“Dr. Carmichael put me up for 10 minutes of daily exercise. I haven’t been on exercise since 1942, eight years ago, so it will certainly be strange walking down the street again. I am very happy. This has been a great day.”
Clara Raina was 24 years old when she wrote those words on October 26, 1950, in her detailed and meticulous diaries. She entered the Royal Ottawa Sanatorium in 1939, diagnosed with tuberculosis. In 1952 she was able to leave the hospital.
Clara would see seven members of her immediate family enter the same sanatorium. She would see her father, and her brothers John and Billy, die of the deadly contagion. And she, herself, would undergo several therapies used for treating TB sixty years ago. One such treatment cost her 11 of her 24 ribs.
Clara had “her own yardstick for measuring happiness,” said her sister, Anne Raina, author of the book, Clara’s Rib, written from the diaries and records and papers the young girl kept during her years of medical confinement.

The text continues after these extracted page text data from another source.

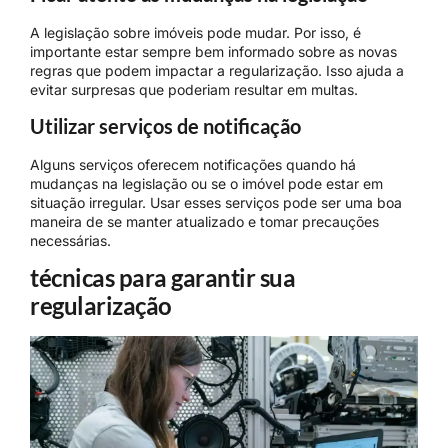
A legislação sobre imóveis pode mudar. Por isso, é
importante estar sempre bem informado sobre as novas
regras que podem impactar a regularização. Isso ajuda a
evitar surpresas que poderiam resultar em multas.
Utilizar serviços de notificação
Alguns serviços oferecem notificações quando há
mudanças na legislação ou se o imóvel pode estar em
situação irregular. Usar esses serviços pode ser uma boa
maneira de se manter atualizado e tomar precauções
necessárias.
técnicas para garantir sua
regularização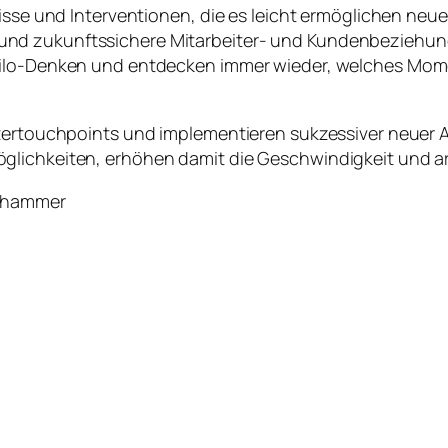
nisse und Interventionen, die es leicht ermöglichen neu
und zukunftssichere Mitarbeiter- und Kundenbeziehu
Silo-Denken und entdecken immer wieder, welches Mom
tertouchpoints und implementieren sukzessiver neuer Ar
glichkeiten, erhöhen damit die Geschwindigkeit und ar
llhammer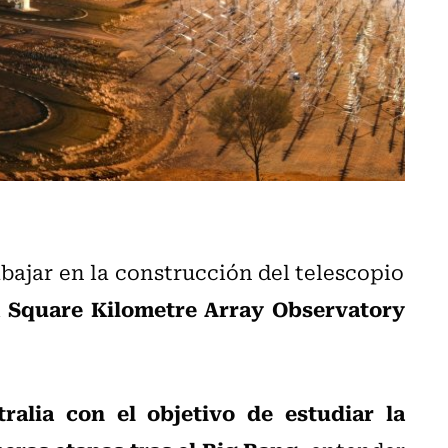
ajar en la construcción del telescopio
Square Kilometre Array Observatory
l
ralia con el objetivo de estudiar la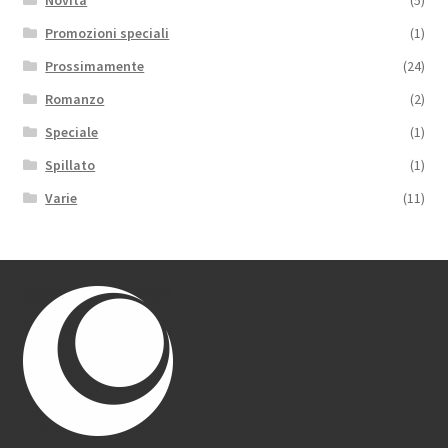
Promozioni speciali
(1)
Prossimamente
(24)
Romanzo
(2)
Speciale
(1)
Spillato
(1)
Varie
(11)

“Our mother taught us that “every single day has something beautiful in it,” Raina told the Leader. “Some days you have to look harder to find it, but always look. Clara’s story is one of hope, humour and strong faith.”
Anne Raina is presenting book talks based on Clara’s Rib, on Monday, October 15, at 7:30 p.m. at the Lost Villages, and on Thursday, October 18, at 2 p.m., at the Morrisburg Public Library.
Clara’s diaries paint a picture of the nature of the disease of tuberculosis, its treatments (“Some seem barbaric by our modern standards,” Anne Raina said, “but doctors were not trying to be cruel. They were doing their best with the knowledge available at the time.”), and TB’s affects on families and on the sufferers themselves.
“Clara persevered,” Anne Raina said. “She found humour and hope. Readers of all ages, will, I think, be drawn into Clara’s life.”
Anne Raina was entrusted by her sister with the diaries and a manuscript Clara had written just before her death. “I always felt that this was a story that needed to be told,” the author explained.
Clara’s Rib, as Peter Jessamine, MD, son of the former superintendant of the Royal Ottawa Sanatorium put it, concerns a woman whose life “is truly a miracle and an inspiration.”